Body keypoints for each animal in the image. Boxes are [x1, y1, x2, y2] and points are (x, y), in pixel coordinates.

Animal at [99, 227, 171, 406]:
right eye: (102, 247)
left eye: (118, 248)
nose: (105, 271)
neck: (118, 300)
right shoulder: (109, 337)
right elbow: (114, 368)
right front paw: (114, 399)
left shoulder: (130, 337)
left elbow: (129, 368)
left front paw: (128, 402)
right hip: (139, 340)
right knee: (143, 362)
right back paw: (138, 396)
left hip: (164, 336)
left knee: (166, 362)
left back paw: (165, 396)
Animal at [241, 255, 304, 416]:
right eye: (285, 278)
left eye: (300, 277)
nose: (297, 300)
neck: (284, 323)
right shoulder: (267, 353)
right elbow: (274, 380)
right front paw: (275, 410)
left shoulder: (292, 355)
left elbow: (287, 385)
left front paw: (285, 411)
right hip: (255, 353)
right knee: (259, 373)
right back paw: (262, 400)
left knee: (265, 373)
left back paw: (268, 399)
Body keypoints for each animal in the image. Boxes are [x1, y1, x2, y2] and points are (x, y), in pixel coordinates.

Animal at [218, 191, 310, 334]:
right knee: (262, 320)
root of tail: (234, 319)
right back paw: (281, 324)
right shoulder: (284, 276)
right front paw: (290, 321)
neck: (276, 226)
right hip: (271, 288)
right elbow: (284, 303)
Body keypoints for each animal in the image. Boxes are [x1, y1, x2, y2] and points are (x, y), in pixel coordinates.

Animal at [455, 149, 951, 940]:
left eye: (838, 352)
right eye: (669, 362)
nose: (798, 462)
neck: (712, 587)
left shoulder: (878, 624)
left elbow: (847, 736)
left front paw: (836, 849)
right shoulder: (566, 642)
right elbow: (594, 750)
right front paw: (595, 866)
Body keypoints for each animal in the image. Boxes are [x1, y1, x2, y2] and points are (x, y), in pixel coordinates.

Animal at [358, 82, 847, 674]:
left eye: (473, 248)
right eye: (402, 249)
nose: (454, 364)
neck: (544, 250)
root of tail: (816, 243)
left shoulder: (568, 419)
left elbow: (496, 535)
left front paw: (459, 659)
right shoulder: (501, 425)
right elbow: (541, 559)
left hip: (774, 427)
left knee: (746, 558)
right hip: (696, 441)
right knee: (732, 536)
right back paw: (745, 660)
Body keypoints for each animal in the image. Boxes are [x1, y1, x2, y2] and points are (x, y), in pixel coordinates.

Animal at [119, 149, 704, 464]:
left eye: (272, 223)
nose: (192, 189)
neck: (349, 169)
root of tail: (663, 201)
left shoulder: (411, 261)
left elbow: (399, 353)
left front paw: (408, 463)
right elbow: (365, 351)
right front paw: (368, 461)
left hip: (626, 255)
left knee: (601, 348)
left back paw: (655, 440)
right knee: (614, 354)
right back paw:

--

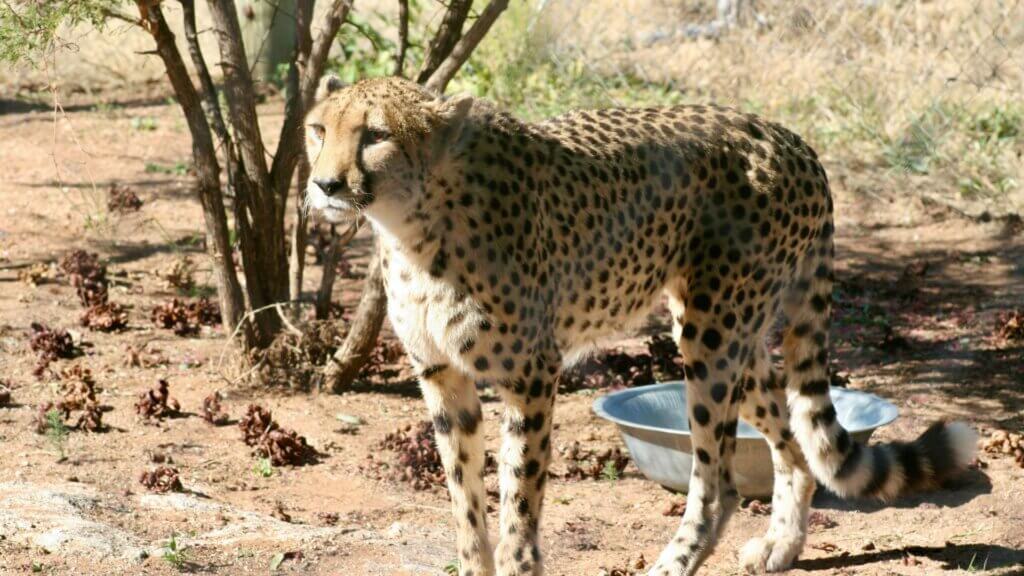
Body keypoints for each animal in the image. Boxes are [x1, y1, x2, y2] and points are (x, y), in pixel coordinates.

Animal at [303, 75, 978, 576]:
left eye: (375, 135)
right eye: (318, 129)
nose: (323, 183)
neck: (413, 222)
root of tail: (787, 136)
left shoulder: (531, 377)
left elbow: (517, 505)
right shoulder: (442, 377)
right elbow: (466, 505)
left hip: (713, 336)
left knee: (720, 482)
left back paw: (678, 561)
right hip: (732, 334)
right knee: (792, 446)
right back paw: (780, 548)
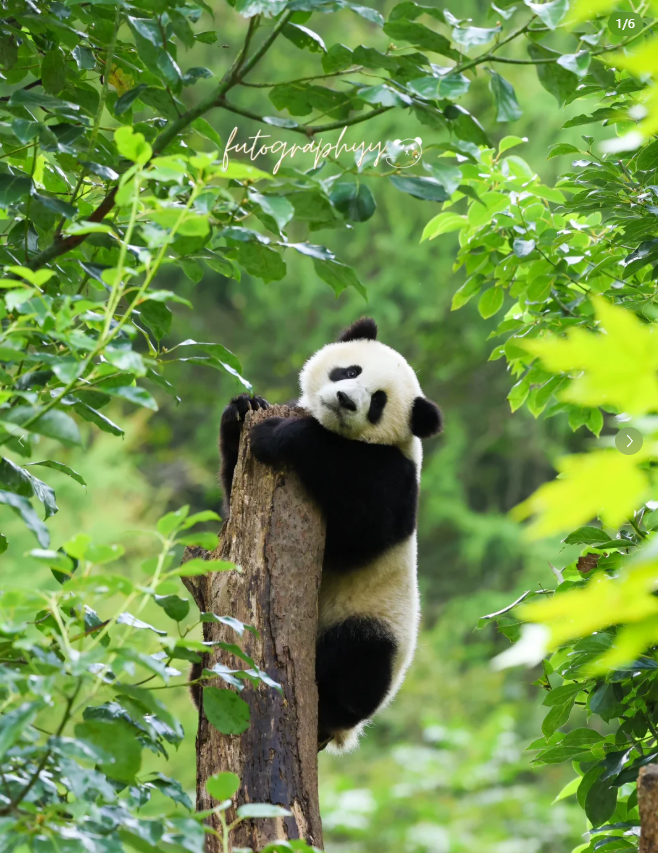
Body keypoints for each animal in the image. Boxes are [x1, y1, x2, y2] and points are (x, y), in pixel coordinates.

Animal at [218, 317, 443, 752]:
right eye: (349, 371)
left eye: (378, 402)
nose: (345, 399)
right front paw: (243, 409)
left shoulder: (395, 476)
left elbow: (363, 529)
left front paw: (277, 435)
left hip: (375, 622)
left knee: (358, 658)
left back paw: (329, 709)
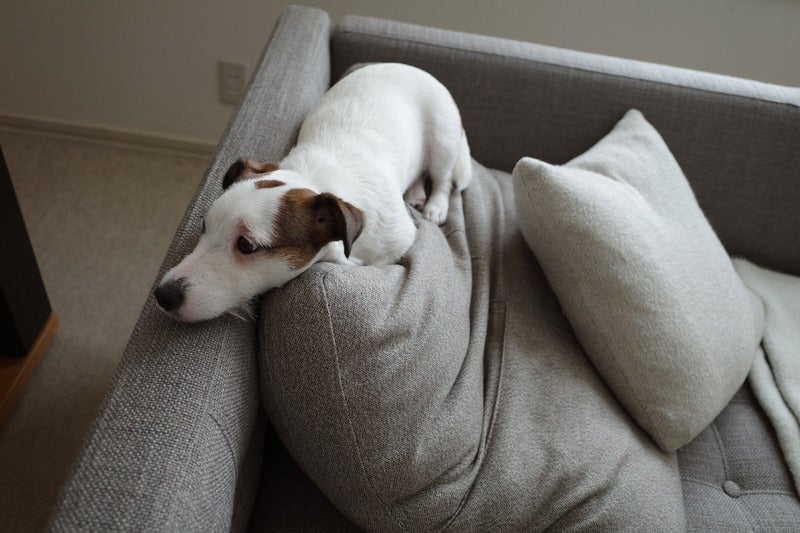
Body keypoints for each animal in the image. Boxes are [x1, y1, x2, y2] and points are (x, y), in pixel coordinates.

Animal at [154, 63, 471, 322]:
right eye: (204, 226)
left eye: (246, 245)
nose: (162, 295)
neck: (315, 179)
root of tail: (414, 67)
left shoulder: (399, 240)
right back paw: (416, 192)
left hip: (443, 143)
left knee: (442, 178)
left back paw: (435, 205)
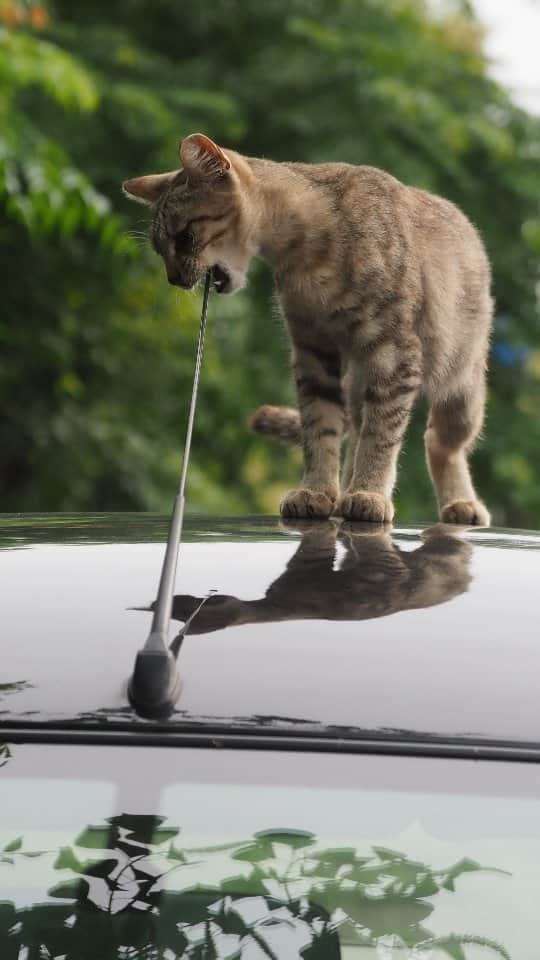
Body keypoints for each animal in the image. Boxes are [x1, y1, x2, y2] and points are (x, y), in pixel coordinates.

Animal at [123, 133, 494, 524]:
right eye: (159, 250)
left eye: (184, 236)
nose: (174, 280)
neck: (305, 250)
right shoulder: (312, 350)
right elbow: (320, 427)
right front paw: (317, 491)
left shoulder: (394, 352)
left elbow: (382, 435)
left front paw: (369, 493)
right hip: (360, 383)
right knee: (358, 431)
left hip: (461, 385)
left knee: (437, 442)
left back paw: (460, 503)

--

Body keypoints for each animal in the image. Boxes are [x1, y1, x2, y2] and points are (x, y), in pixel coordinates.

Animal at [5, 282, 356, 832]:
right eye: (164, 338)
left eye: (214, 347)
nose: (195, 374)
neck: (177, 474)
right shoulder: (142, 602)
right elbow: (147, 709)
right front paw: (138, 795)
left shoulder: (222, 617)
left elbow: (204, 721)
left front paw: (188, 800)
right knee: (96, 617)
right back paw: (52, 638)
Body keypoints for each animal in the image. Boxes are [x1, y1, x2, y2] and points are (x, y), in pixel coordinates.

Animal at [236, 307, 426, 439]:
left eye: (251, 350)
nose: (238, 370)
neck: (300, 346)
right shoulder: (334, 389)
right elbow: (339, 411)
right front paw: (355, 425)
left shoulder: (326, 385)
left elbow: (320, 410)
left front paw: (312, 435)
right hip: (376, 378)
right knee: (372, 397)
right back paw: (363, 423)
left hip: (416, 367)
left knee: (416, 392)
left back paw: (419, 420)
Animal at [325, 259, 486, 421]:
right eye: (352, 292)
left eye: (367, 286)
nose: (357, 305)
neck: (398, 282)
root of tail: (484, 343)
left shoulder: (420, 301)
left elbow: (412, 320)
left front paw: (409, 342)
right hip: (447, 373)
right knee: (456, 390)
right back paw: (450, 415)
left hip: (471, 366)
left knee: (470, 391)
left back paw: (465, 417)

=== Instructions to follow ===
Collect the lines of the data that carry the word "tail".

=== Answer space ===
root of tail: (234, 319)
root of tail: (816, 243)
root of tail: (663, 201)
root of tail: (787, 136)
root of tail: (414, 67)
root of tail: (484, 343)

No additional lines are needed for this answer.